Friday 19 December 2014

Moving Summarize

This is a tool I have been meaning to write for a long time.  It was requested at Inspire this year and I have had requests for it before that.

The basic premise is the ability to create a moving average (or in fact any moving summarize method).  For background on what a moving average is and why it is useful check out the excellent Wikipedia article on the subject http://en.wikipedia.org/wiki/Moving_average.

In simple terms a moving average creates for each row in a data-set the average of the last x number of rows.  The easiest way to do this without my new macro is to use a multi-row formula and write a formula to calculate the average.  Which works fine until you want a moving average of the last 30 rows for example, where upon writing the formula becomes a little tedious.

If you want to jump straight to the macro you can download it here.  If you are interested in how it works read on.

The basic premise of my macro is to use a summarize tool to calculate the moving summaries. Obvious huh?

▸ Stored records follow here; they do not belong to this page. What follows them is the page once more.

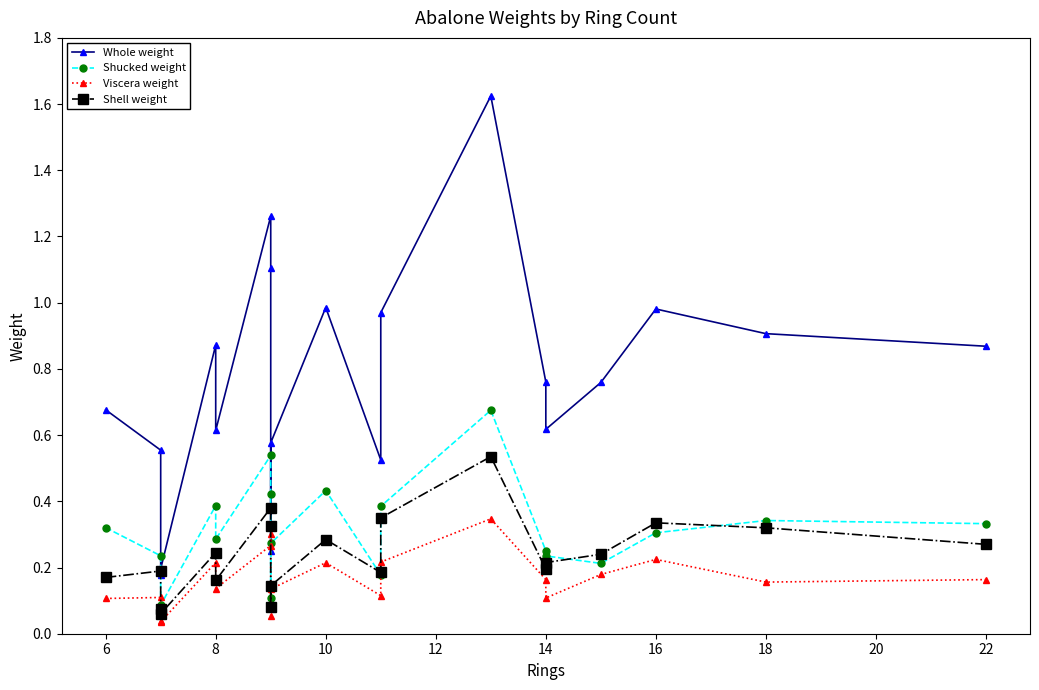

True or false: Whole weight has more than 0 interior local peaks.

True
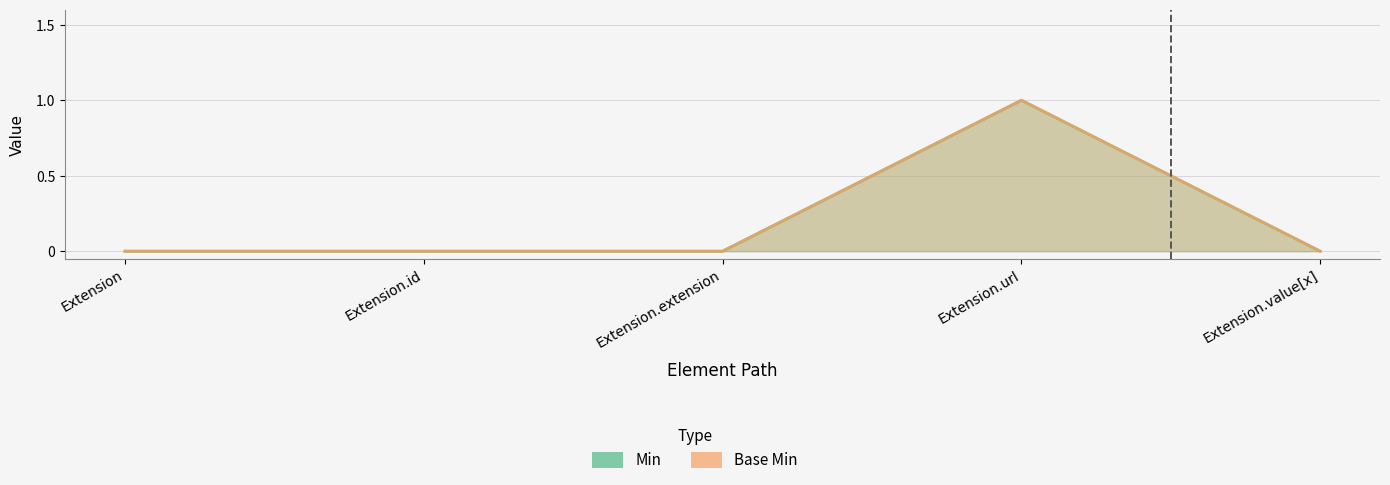

True or false: Base Min has more than 1 interior local peaks.

False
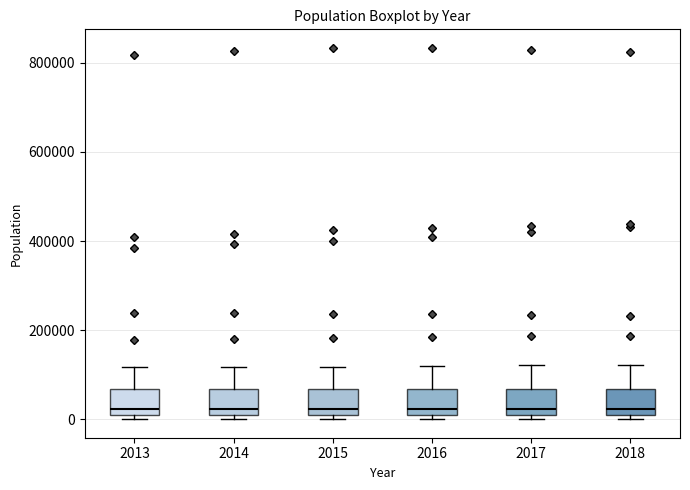

Reading left to right, read every box against the y-axis: the position of its median line, the range the box covers, and the ends of its whiskers. The values are not printed on the chart, so give them approximately, as read against the axis.

2013: median 20000 (just above the box's lower edge), box 20000 to 60000, whiskers 0 to 120000
2014: median 20000 (just above the box's lower edge), box 20000 to 60000, whiskers 0 to 120000
2015: median 20000, box 0 to 60000, whiskers 0 (just below the box's lower edge) to 120000
2016: median 20000, box 0 to 60000, whiskers 0 (just below the box's lower edge) to 120000
2017: median 20000, box 0 to 60000, whiskers 0 (just below the box's lower edge) to 120000
2018: median 20000, box 0 to 60000, whiskers 0 (just below the box's lower edge) to 120000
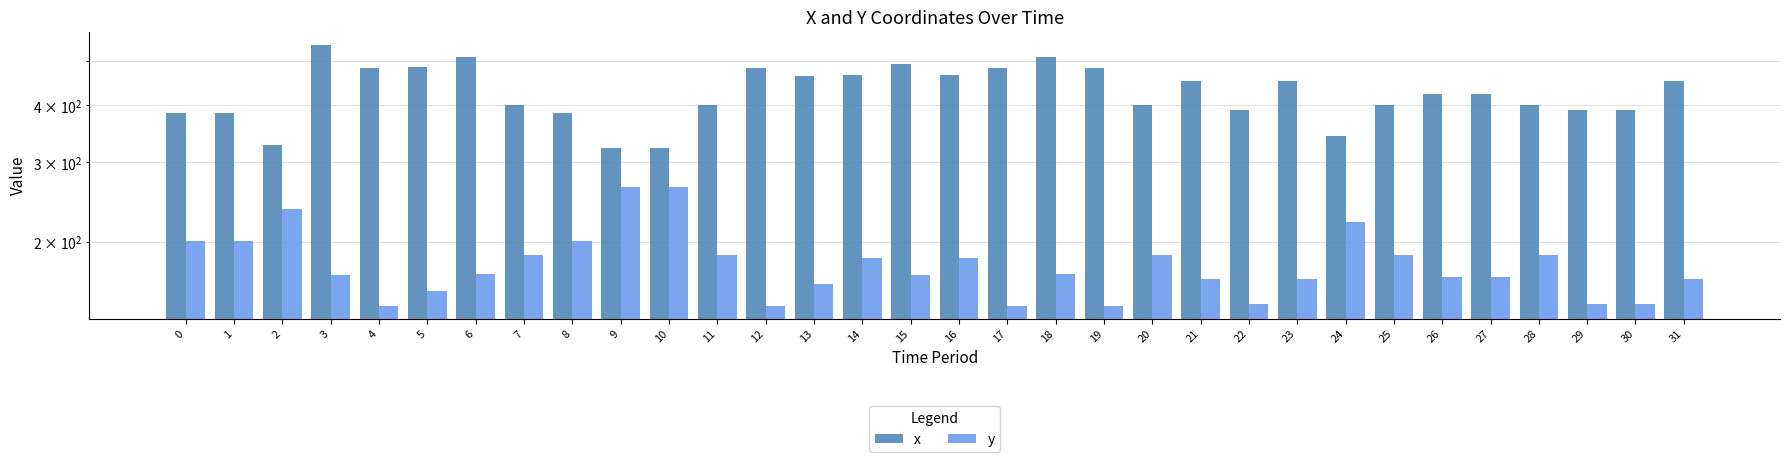

At how many categories does at least one series exceed 322?

32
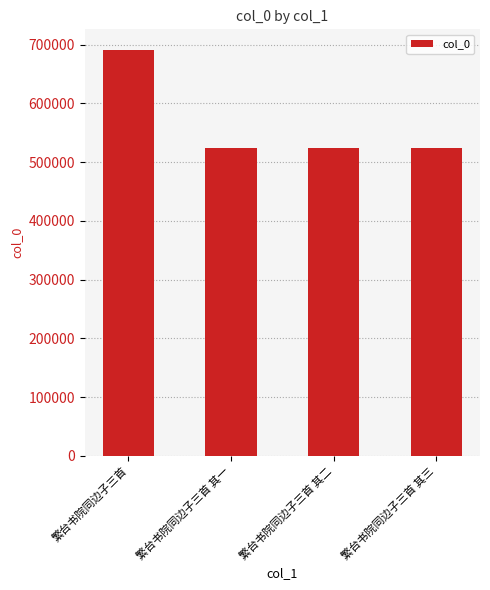

What is the value of the 2nd bar from the left?

523440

So if we imagine a simple dataset with 9 records and we want to do a moving average of the previous 3 rows, we attach a RecordId and use a formula to group the records into groups of 3:

Ceil([RecordID]/3)


Then we can use a summarize tool grouping on the "Grouping formula" field and we have calculated our moving averages!



Wasn't that easy?  Well... OK... Those of you who were paying attention might be saying to yourself "wait a minute we've only calculated three of the answers!" and you would be right.  To be precise we have calculated the answer for rows 3, 6, and 9.  So how are we going to calculate the others?

Well this is when the macro gets interesting. We are going to use a batch macro to do that same process again and again until we have calculated all of our answers.  But of course we can't just run the exact same process or we'd just keep calculating the exact same results!  So each time we go round we "throw away" the first n records where n is the iteration number we are on - 1.

So second time round the loop.  Iteration 2 we throw away the first record and repeat:


Now we have calculated the answer for rows 4 and 7.  We also calculated a number that we didn't need (the 29.66667) but we will discard that at the end.

Then one last time round the loop.  Iteration 3 so discard the first 2 records an repeat:


Gives us the answer for rows 5 and 8 and we have all the answers we need.  Rows 1 and 2 don't have an answer as there are not three previous rows to summarize.

Then all we need to do is get all of the answers back together which we can do using this formula to map our new "Grouping formula" field back to our original RecordIds:

[Grouping formula]*3+[Engine.IterationNumber]

The great thing about this solution is it works as well for moving summarizes of 50 records as it does for 3 and also will work for any summarize method.  Moving Concatenate? Moving Create Centroid?

The final solution is then slightly more complex as I decided to give the user the ability to choose how many rows forwards and backwards they want to include in their moving summarize.  But that is just a case of working out how big a moving summarize we need to calculate and then appropriately offsetting the solution.

This macro will be included in the 2014 Q4 release of the CReW macro pack which should be out early next year or download it here now.